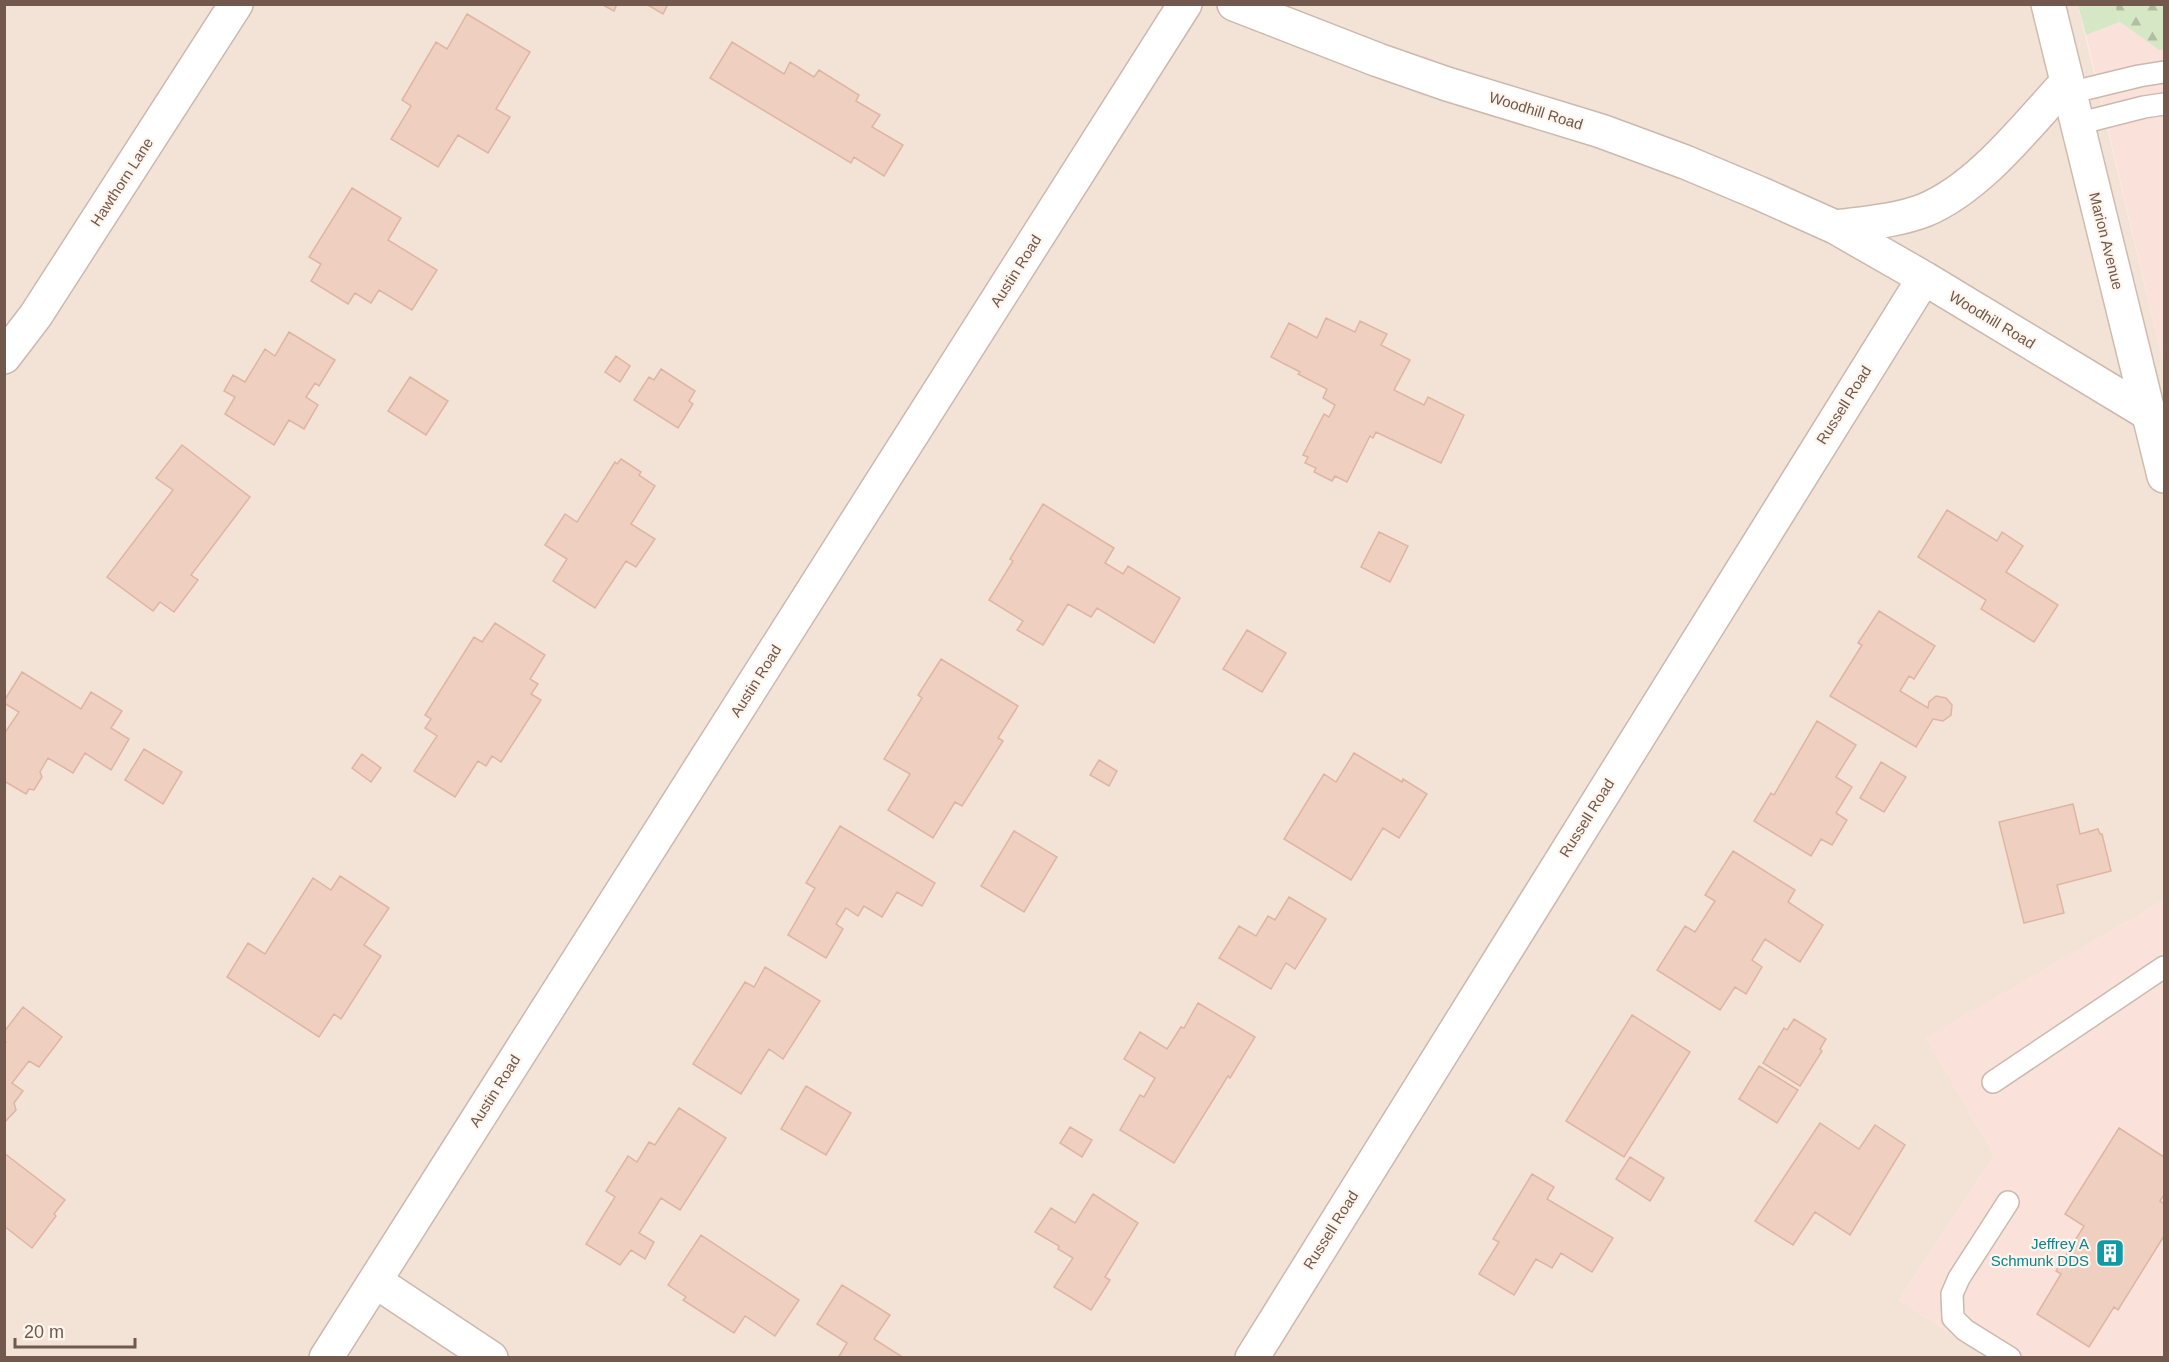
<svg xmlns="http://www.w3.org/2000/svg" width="2169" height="1362" viewBox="0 0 2169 1362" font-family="Helvetica,sans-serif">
<defs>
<pattern id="forest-firs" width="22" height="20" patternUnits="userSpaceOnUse" patternTransform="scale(1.5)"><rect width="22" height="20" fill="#d6e7c6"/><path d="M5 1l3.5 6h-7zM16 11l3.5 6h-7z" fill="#b2bea3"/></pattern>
</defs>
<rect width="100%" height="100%" fill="#fbf1e7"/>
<path fill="#f2e3d6" d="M 5,5 L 2078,5 L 2164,367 L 2164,900 L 1926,1038 L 1994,1155 L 1899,1300 L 1986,1357 L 5,1358 Z"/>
<path fill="#fae2db" d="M 2120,22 L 2159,50 L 2164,50 L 2164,367 L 2086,35 Z
M 2164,900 L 2164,1357 L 1986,1357 L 1899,1300 L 1994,1155 L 1925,1038 Z"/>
<path fill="#d6e7c6" d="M 2078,5 L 2115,5 L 2120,22 L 2086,35 Z"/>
<path fill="url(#forest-firs)" d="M 2115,5 L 2164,5 L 2164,50 L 2159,50 L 2120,22 Z"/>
<path fill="#eecfc0" stroke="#dfb5a2" stroke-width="1.5" d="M 601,4 L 617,4 L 614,11 Z
M 646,4 L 668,4 L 663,14 Z
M 467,14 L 530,52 L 496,109 L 510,117 L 488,153 L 458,135 L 438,167 L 391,139 L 411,106 L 402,100 L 436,42 L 447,49 Z
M 732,42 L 784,74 L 790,62 L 814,77 L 819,70 L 859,95 L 856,101 L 880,115 L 872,127 L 903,145 L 884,176 L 854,157 L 851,163 L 710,78 Z
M 352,188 L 401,218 L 388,240 L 437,270 L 412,310 L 379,290 L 371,303 L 355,293 L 348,304 L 311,281 L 321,264 L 309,257 Z
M 1326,318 L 1355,332 L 1360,321 L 1387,334 L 1381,345 L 1410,360 L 1394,390 L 1424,405 L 1428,397 L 1464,415 L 1441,463 L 1376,432 L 1373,438 L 1370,436 L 1347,482 L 1335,476 L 1332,481 L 1314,472 L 1316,468 L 1305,463 L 1308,457 L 1303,455 L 1324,414 L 1329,417 L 1335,405 L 1323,398 L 1327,389 L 1298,374 L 1300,372 L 1271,357 L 1289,323 L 1317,338 Z
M 289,332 L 335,360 L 319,386 L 315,383 L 306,397 L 318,405 L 304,429 L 289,420 L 274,445 L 225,414 L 235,397 L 224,391 L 233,375 L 245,382 L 265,349 L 275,356 Z
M 616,356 L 630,366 L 620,382 L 605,372 Z
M 661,369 L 695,391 L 689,401 L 693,404 L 678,428 L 634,400 L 649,377 L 654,380 Z
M 410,377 L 448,401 L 426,435 L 388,411 Z
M 182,445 L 250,497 L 191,575 L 198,580 L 174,612 L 160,602 L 153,611 L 107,577 L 173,490 L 156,478 Z
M 621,459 L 641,472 L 639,475 L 655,486 L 631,524 L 655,539 L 636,567 L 626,561 L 595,608 L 553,581 L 567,559 L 545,545 L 565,514 L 577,522 L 615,462 L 617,464 Z
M 1043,504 L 1114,548 L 1105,563 L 1123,574 L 1128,566 L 1180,598 L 1154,643 L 1097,608 L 1091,617 L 1068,604 L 1043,645 L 1017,630 L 1023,621 L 989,600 L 1013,561 L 1010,559 Z
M 1947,510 L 1997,541 L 2002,532 L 2023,546 L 2006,572 L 2058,605 L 2034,642 L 1981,609 L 1986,600 L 1918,557 Z
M 1379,532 L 1408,546 L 1390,582 L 1361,567 Z
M 1879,611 L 1935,646 L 1914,679 L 1909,676 L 1900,691 L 1928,708 L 1929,702 L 1936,696 L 1946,698 L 1952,705 L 1951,715 L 1943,721 L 1933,719 L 1916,747 L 1830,696 L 1862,645 L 1858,643 Z
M 495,623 L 545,655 L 530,679 L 538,684 L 531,694 L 541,700 L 501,762 L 492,756 L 486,766 L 478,761 L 455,797 L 414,771 L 437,736 L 425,728 L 431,719 L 425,715 L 474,637 L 482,642 Z
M 1247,630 L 1286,653 L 1262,692 L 1223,669 Z
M 941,659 L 1018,706 L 998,738 L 1003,741 L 962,806 L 955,802 L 933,838 L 888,810 L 910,774 L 884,759 L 922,698 L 918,695 Z
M 22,672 L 81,709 L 91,692 L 122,711 L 111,728 L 129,739 L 111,770 L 85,753 L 73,773 L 48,758 L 40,772 L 42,777 L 34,790 L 29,789 L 26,794 L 4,781 L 4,734 L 19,712 L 4,703 L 4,701 Z
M 1817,721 L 1856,745 L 1836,777 L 1852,787 L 1836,813 L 1847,820 L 1832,845 L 1821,839 L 1811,856 L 1754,821 L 1771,793 L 1774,795 Z
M 144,749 L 182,772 L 163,804 L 125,780 Z
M 1354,753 L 1402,782 L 1403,779 L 1427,794 L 1399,838 L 1383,828 L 1351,880 L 1284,839 L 1324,774 L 1336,782 Z
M 362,754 L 381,768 L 371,782 L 352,768 Z
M 1099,760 L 1117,771 L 1109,786 L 1090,775 Z
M 1881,762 L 1906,777 L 1884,812 L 1860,798 Z
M 2073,804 L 2080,834 L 2098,829 L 2100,834 L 2102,834 L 2111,871 L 2057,885 L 2064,913 L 2024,923 L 1999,822 Z
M 840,826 L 935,883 L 922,906 L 897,892 L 882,917 L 864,906 L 858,916 L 846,908 L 836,924 L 843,929 L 826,958 L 788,935 L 815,888 L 806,883 Z
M 1014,831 L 1057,857 L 1024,912 L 981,886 Z
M 1733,851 L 1795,890 L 1788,902 L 1823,925 L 1800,962 L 1765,939 L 1752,960 L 1762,967 L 1746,994 L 1735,987 L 1720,1010 L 1657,970 L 1685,926 L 1695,932 L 1715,901 L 1705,895 Z
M 340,876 L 389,908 L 364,945 L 381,956 L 341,1019 L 334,1014 L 319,1037 L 227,977 L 248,943 L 265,954 L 313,878 L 331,890 Z
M 1289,897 L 1326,919 L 1295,969 L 1286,963 L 1271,989 L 1219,958 L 1239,926 L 1256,936 L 1268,916 L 1275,920 Z
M 765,967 L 820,1001 L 783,1059 L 769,1049 L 741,1094 L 693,1064 L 745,982 L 754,987 Z
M 1198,1003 L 1255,1037 L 1230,1078 L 1228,1076 L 1174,1163 L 1120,1130 L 1140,1095 L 1144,1097 L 1155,1078 L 1124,1059 L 1140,1032 L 1167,1049 L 1181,1027 L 1184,1028 Z
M 23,1007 L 62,1037 L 39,1067 L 29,1061 L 12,1083 L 23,1091 L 14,1103 L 16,1110 L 4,1123 L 4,1045 L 6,1042 L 4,1041 L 4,1032 Z
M 1632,1015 L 1690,1052 L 1624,1157 L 1566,1121 Z
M 1794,1019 L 1826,1039 L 1820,1049 L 1822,1051 L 1800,1086 L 1763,1063 L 1784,1028 L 1787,1030 Z
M 1759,1066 L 1798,1090 L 1777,1123 L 1739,1099 Z
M 806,1086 L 851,1113 L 826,1155 L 781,1129 Z
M 679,1108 L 726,1138 L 680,1210 L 661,1198 L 639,1233 L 654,1242 L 645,1259 L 631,1250 L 620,1265 L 586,1244 L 615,1197 L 606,1191 L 628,1156 L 637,1162 L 649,1142 L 655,1145 Z
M 1820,1123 L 1859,1149 L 1875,1125 L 1905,1145 L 1850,1235 L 1815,1212 L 1793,1245 L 1755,1221 Z
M 1070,1127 L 1092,1140 L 1082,1157 L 1060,1143 Z
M 2119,1128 L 2164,1157 L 2164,1195 L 2160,1201 L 2164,1204 L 2164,1236 L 2118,1310 L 2114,1307 L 2089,1347 L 2037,1314 L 2061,1274 L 2056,1271 L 2084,1226 L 2065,1214 Z
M 4,1153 L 65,1200 L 54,1214 L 56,1216 L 32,1248 L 4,1226 Z
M 1630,1157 L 1664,1178 L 1650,1201 L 1616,1179 Z
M 1532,1174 L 1554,1187 L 1547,1199 L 1613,1238 L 1592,1272 L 1561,1253 L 1552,1268 L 1536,1259 L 1514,1295 L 1479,1274 L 1499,1242 L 1493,1239 Z
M 1093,1194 L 1138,1223 L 1105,1277 L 1110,1280 L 1091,1310 L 1054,1287 L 1073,1258 L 1058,1249 L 1059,1246 L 1035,1232 L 1051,1208 L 1075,1223 Z
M 701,1235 L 799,1300 L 775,1336 L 745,1316 L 734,1333 L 683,1300 L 686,1297 L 668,1285 Z
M 842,1285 L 890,1315 L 874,1339 L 904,1358 L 838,1358 L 847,1343 L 817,1324 Z"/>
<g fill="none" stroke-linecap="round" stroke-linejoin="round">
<g stroke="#ccb9ae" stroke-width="24">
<path id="lane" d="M 2069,93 L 2139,76 L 2164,72
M 2077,124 L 2144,107 L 2164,104
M 1993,1082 L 2164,967
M 2008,1202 L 1959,1278 L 1952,1294 L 1953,1318 L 1965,1330 L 2010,1358"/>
</g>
<g stroke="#ccb9ae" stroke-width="36">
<path id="street" d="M 1234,4 L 1378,60 L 1447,84 L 1601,131 L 1685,162 L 1759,193 L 1835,227 L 1924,278 L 2149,414
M 1835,227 C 1865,223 1897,221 1925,210 C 1980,187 2026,126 2067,82
M 4,357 L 36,315 L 236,4
M 375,1281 L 491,1358
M 326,1358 L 1185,4
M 1252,1358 L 1924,278"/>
</g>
<g stroke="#d0bbae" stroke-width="36">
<path id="secondary" d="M 2048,4 L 2164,476"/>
</g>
<use href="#lane" stroke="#fff" stroke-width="21"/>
<use href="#street" stroke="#fff" stroke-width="33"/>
<use href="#secondary" stroke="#fff" stroke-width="33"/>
</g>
<defs>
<g id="building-square" transform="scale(1.5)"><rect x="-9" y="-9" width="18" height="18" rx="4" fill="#0f9aa8" stroke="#fef6ed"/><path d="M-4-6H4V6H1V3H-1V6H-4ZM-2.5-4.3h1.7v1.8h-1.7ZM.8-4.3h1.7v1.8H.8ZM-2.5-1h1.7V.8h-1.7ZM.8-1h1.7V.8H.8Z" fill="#fff"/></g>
</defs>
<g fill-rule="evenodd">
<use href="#building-square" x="2110" y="1253"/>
</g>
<g text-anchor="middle" stroke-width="4.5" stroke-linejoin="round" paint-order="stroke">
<g font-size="15" fill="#72584d" stroke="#fef6ed">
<text transform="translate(1536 111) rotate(17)" y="5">Woodhill Road</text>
<text transform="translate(122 182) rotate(-57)" y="5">Hawthorn Lane</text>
<text transform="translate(2106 241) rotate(76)" y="5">Marion Avenue</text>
<text transform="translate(1016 271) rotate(-58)" y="5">Austin Road</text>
<text transform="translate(1992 320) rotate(31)" y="5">Woodhill Road</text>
<text transform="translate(1844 405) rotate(-58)" y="5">Russell Road</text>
<text transform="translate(756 681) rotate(-58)" y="5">Austin Road</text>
<text transform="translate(1587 818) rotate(-58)" y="5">Russell Road</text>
<text transform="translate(495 1091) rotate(-58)" y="5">Austin Road</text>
<text transform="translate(1331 1230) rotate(-58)" y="5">Russell Road</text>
</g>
<g font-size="15" fill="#0d838f" stroke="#fef6ed" text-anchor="end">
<text x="2089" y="1249">Jeffrey A<tspan x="2089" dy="17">Schmunk DDS</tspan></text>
</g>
</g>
<rect width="2169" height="1362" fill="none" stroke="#72584d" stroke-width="12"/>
<path d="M15 1338v9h120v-9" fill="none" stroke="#72584d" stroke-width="3"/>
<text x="24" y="1338" font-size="18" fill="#72584d" stroke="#fef6ed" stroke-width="4.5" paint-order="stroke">20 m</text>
</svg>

Exercise requirements:
Scan the entries for the string "round" and report only how many lines contain it.

Task result:
2